RDMA requires memory to be registered with the NIC:

```c
ncclResult_t mesh_regMr(void *comm, void *data, size_t size,
                        int type, void **mhandle) {
    int access = IBV_ACCESS_LOCAL_WRITE | 
                 IBV_ACCESS_REMOTE_WRITE |
                 IBV_ACCESS_REMOTE_READ;
    
    mrh->mr = ibv_reg_mr(nic->pd, data, size, access);
    *mhandle = mrh;
}
```

**Unified Memory Note**: On Grace Hopper / DGX Spark systems, GPU and CPU share the same physical memory via NVLink-C2C. This means RDMA registration works directly on GPU-accessible memory without any staging copies - we get GPUDirect-like semantics automatically.

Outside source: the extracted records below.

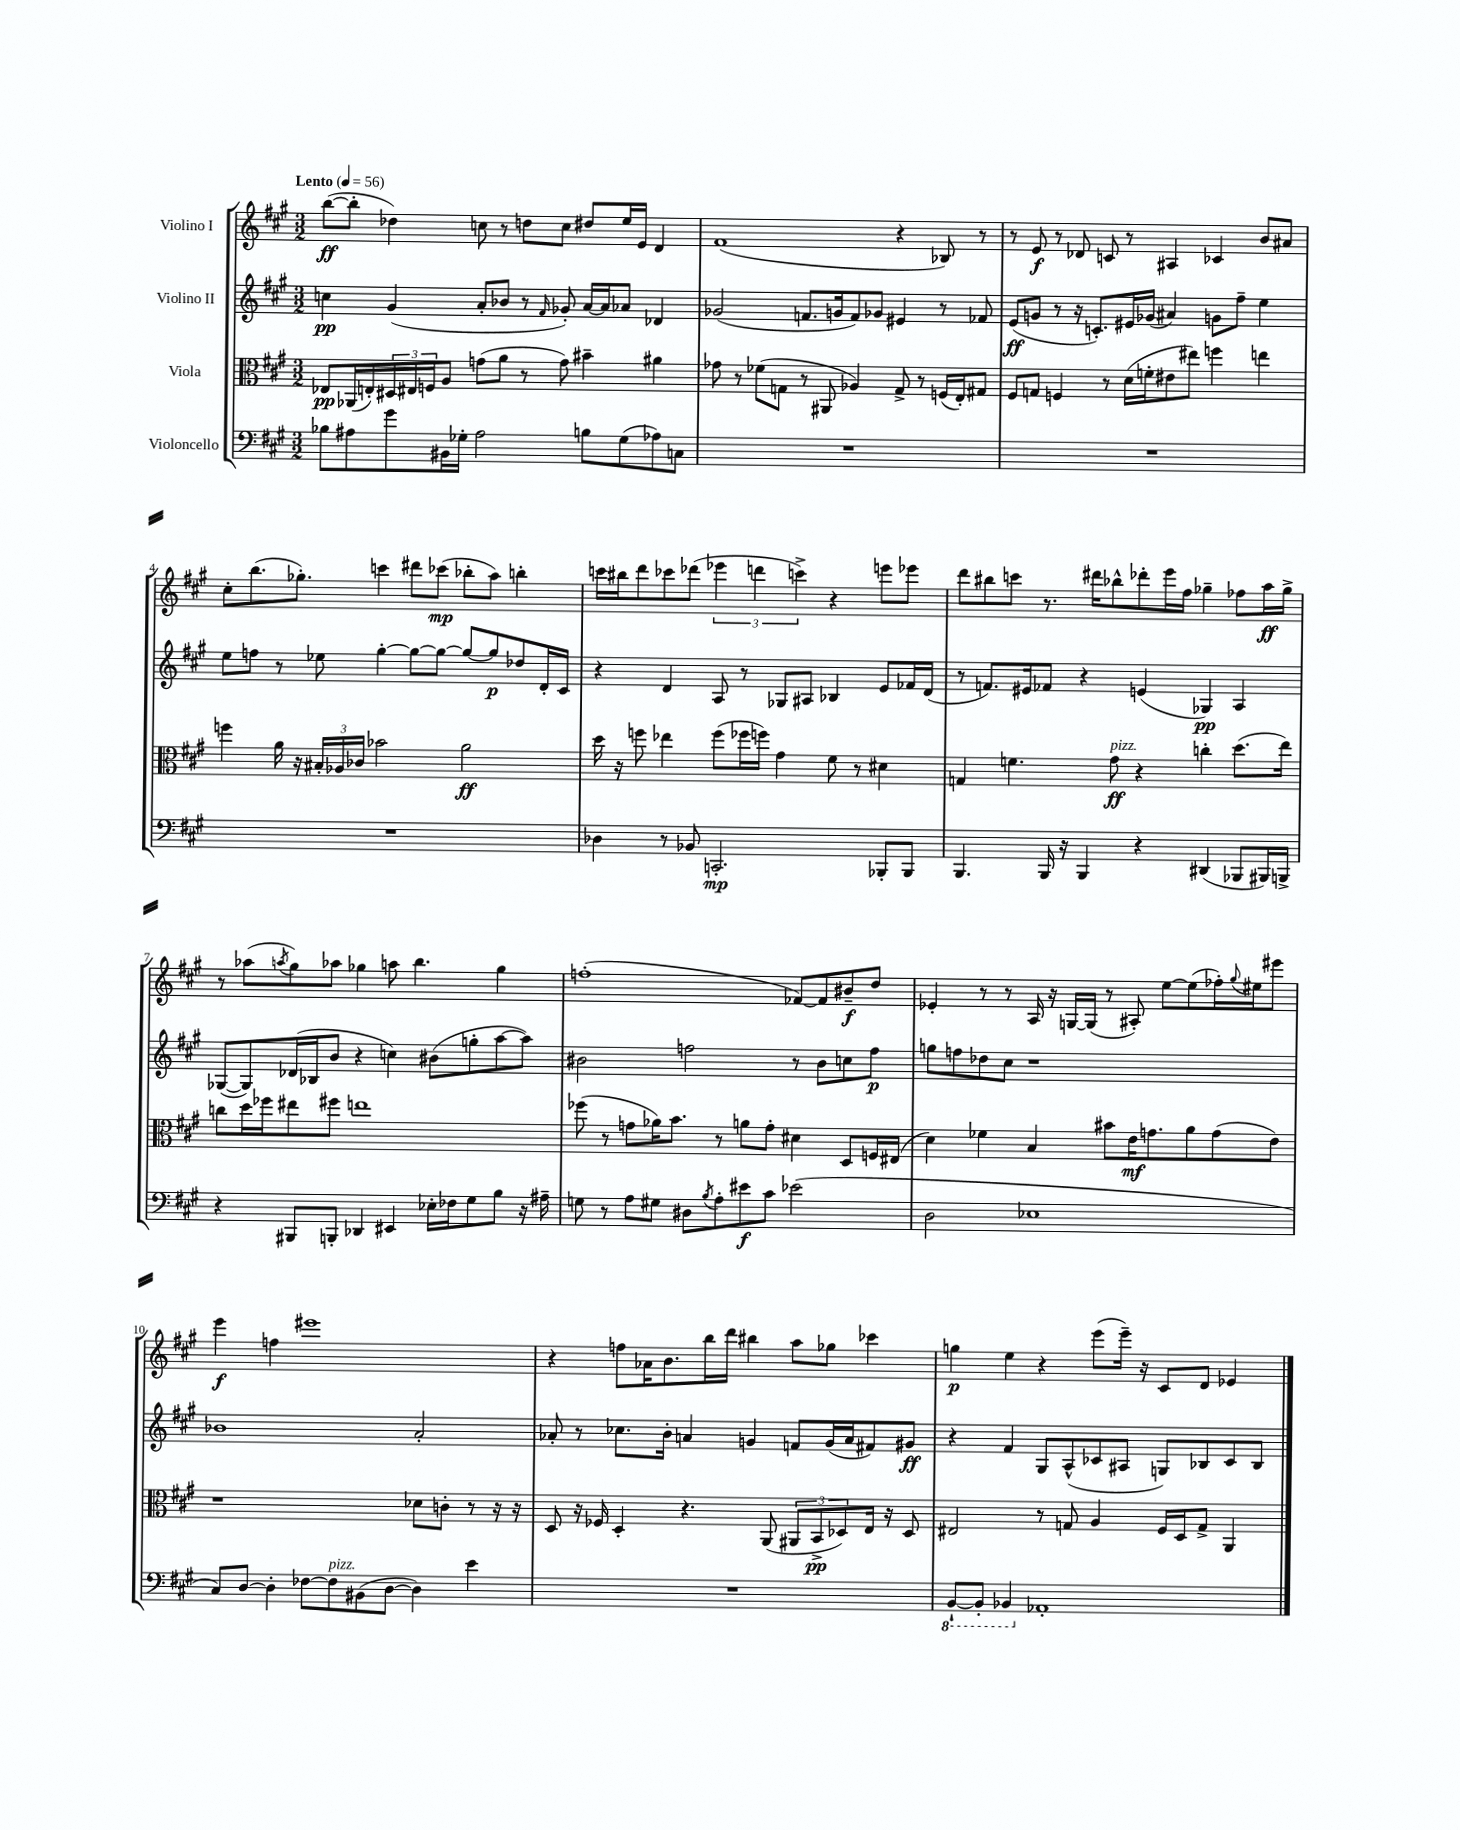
<<
\new StaffGroup <<
\new Staff = "s0" \with { instrumentName = "Violino I" } {
    \clef treble \key a \major \numericTimeSignature \time 3/2 \tempo "Lento" 4 = 56
    b''8~\ff( b''8-. des''4) c''8 r8 d''8 c''8 dis''8 e''16 e'16 d'4 |
    fis'1( r4 bes8) r8 |
    r8 e'8\f r8 des'8 c'8 r8 ais4 ces'4 b'8 ais'8 |
    cis''8-. b''8.( ges''8.-.) c'''4 dis'''8 ces'''8\mp( bes''8-. a''8) b''4-. |
    c'''16 bis''16 d'''8 ces'''8 des'''8( \tuplet 3/2 { ees'''4 d'''4 c'''4->) } r4 e'''8 ees'''8 |
    d'''8 bis''8 c'''8 r8. dis'''16 bes''8-^ des'''8-. e'''16 fis''16 ges''4-- fes''8 a''16\ff ges''16-> |
    r8 aes''8( \acciaccatura { a''8 } gis''8) aes''8 ges''4 a''8 b''4. ges''4 |
    f''1-.( fes'8~) fes'8 bis'8--\f d''8 |
    ees'4-. r8 r8 a16 r16 g16~ g16( r8 ais8-.) e''8~ e''8( fes''16-.) \appoggiatura { gis''8 } eis''16 eis'''8 |
    e'''4\f f''4 eis'''1 |
    r4 f''8 aes'16 b'8. b''16 d'''16 bis''4 a''8 ges''8 ces'''4 |
    g''4\p e''4 r4 e'''8( e'''16--) r16 cis'8 d'8 ees'4 \bar "|." |
}
\new Staff = "s1" \with { instrumentName = "Violino II" } {
    \clef treble \key a \major \numericTimeSignature \time 3/2
    c''4\pp gis'4( a'8-. bes'8 r8 \grace { fis'16 } ges'8-.) a'16~ a'16 aes'8 des'4 |
    ges'2( f'8. g'16 f'8) ges'8 eis'4 r8 fes'8 |
    e'8\ff( g'8 r8 r16 c'8.-.) eis'16 ges'16( ais'4) g'8 fis''8-- e''4 |
    e''8 f''8 r8 ees''8 gis''4~-. gis''8~ gis''8~ gis''8~ gis''8\p des''8 d'16-. cis'16 |
    r4 d'4 a8 r8 ges8 ais8 bes4 e'8 fes'16 d'16( |
    r8 f'8.) eis'16 fes'8 r4 e'4( ges4\pp) a4 |
    ges8~( ges8) des'16( bes16 b'8 r4 c''4) bis'8( g''8-. a''8~ a''8) |
    bis'2 f''2 r8 bis'8 c''8 f''8\p |
    g''8 f''8 des''8 cis''8 r1 |
    bes'1 a'2-. |
    aes'8-. r8 ces''8. b'16-. a'4 g'4 f'8 g'16( a'16 fis'8) gis'8\ff |
    r4 fis'4 gis8 a8-^( ces'8 ais8 g8) bes8 ces'8 bes8 \bar "|." |
}
\new Staff = "s2" \with { instrumentName = "Viola" } {
    \clef alto \key a \major \numericTimeSignature \time 3/2
    ees8\pp aes,16( e16-.) \tuplet 3/2 { dis16 eis16 f16 } a8 g'8( a'8 r8 g'8) bis'4-- ais'4 |
    ges'8 r8 fes'8( g8 r8 ais,8 aes4) g8-> r8 f16( e16-.) gis8 |
    fis8 g8 f4 r8 d'16( f'16-. eis'8 eis''8) f''4 e''4 |
    f''4 a'16 r16 \tuplet 3/2 { bis16-. aes16 ces'16 } bes'2 a'2\ff |
    d''16 r16 f''8 ees''4 f''8( fes''16 f''16) gis'4 fis'8 r8 dis'4 |
    g4 f'4. gis'8\ff^\markup { \italic "pizz." } r4 c''4-. d''8.( e''16) |
    c''8 d''16 fes''16 eis''8 fis''8 e''1 |
    fes''8( r8 g'8 aes'16) b'8. r8 a'8 g'8-. dis'4 d8 f16 eis16( |
    d'4) fes'4 b4 bis'8 e'16\mf g'8. a'8 g'8( e'8) |
    r1 des'8 c'8-. r8 r16 r16 |
    d8 r16 fes16 d4-. r4. a,8( \tuplet 3/2 { ais,8 b,8->\pp des8) } e16 r16 des8 |
    eis2 r8 g8 a4 fis16 d16 g8-> a,4 \bar "|." |
}
\new Staff = "s3" \with { instrumentName = "Violoncello" } {
    \clef bass \key a \major \numericTimeSignature \time 3/2
    bes8 ais8 gis'8 bis,16 ges16-. ais2 b8 ges8( aes8) c8 |
    R1. |
    R1. |
    R1. |
    des4 r8 bes,8 c,2.-.\mp bes,,8-. bes,,8 |
    b,,4. b,,16 r16 b,,4 r4 dis,4( bes,,8 bis,,16) b,,16-> |
    r4 bis,,8 b,,8-. des,4 eis,4 ees16-. fes16 gis8 b8 r16 ais16-- |
    g8 r8 a8 gis8 dis8 \acciaccatura { b8 } a8-. eis'8\f cis'8 ees'2( |
    d2 ees1 |
    cis8) d8~ d4-. fes8~ fes8^\markup { \italic "pizz." } bis,8( d8~ d4) e'4 |
    R1. |
    \ottava #-1 b,,8~-! b,,8-. bes,,4 \ottava #0 aes,1-. \bar "|." |
}
>>
>>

## Performance Considerations

### Achieved Performance

- **8+ GB/s** effective bandwidth
- **~64%** of 100 Gbps line rate
- Zero-copy on unified memory (Grace Hopper)
- Sufficient for distributed ML workloads

### Current Bottlenecks

1. **Single QP**: One Queue Pair per connection limits parallelism
2. **Completion Signaling**: Every operation signals completion
3. **Protocol Overhead**: RC transport has per-message overhead

### Future Optimizations

1. **Multi-QP**: Multiple QPs per connection for parallelism
2. **Selective Signaling**: Signal every N operations
3. **Inline Data**: Small messages embedded in WQE

## File Structure

```
nccl-mesh-plugin/
├── src/
│   └── mesh_plugin.c      # Main implementation (~1400 lines)
├── include/
│   └── mesh_plugin.h      # Data structures and declarations
├── nccl/
│   ├── net.h              # NCCL net plugin interface
│   ├── net_v8.h           # v8 properties structure
│   └── err.h              # NCCL error codes
└── Makefile
```

## Debugging

Enable debug output:

```bash
export NCCL_DEBUG=INFO
export NCCL_MESH_DEBUG=1
```

Common issues:

1. **"No local NIC found"**: Subnet mismatch, check IP configuration
2. **"Handshake timeout"**: Firewall blocking TCP, check ports
3. **"QP transition failed"**: GID index wrong, try different `NCCL_MESH_GID_INDEX`
4. **"WC error status=12"**: Transport retry exceeded, check RDMA connectivity

## Conclusion

The NCCL Mesh Plugin demonstrates that with careful engineering, NCCL can be extended to support unconventional network topologies. The key innovations—multi-address handles, subnet-aware NIC selection, and asynchronous handshaking—provide a template for other custom NCCL transports.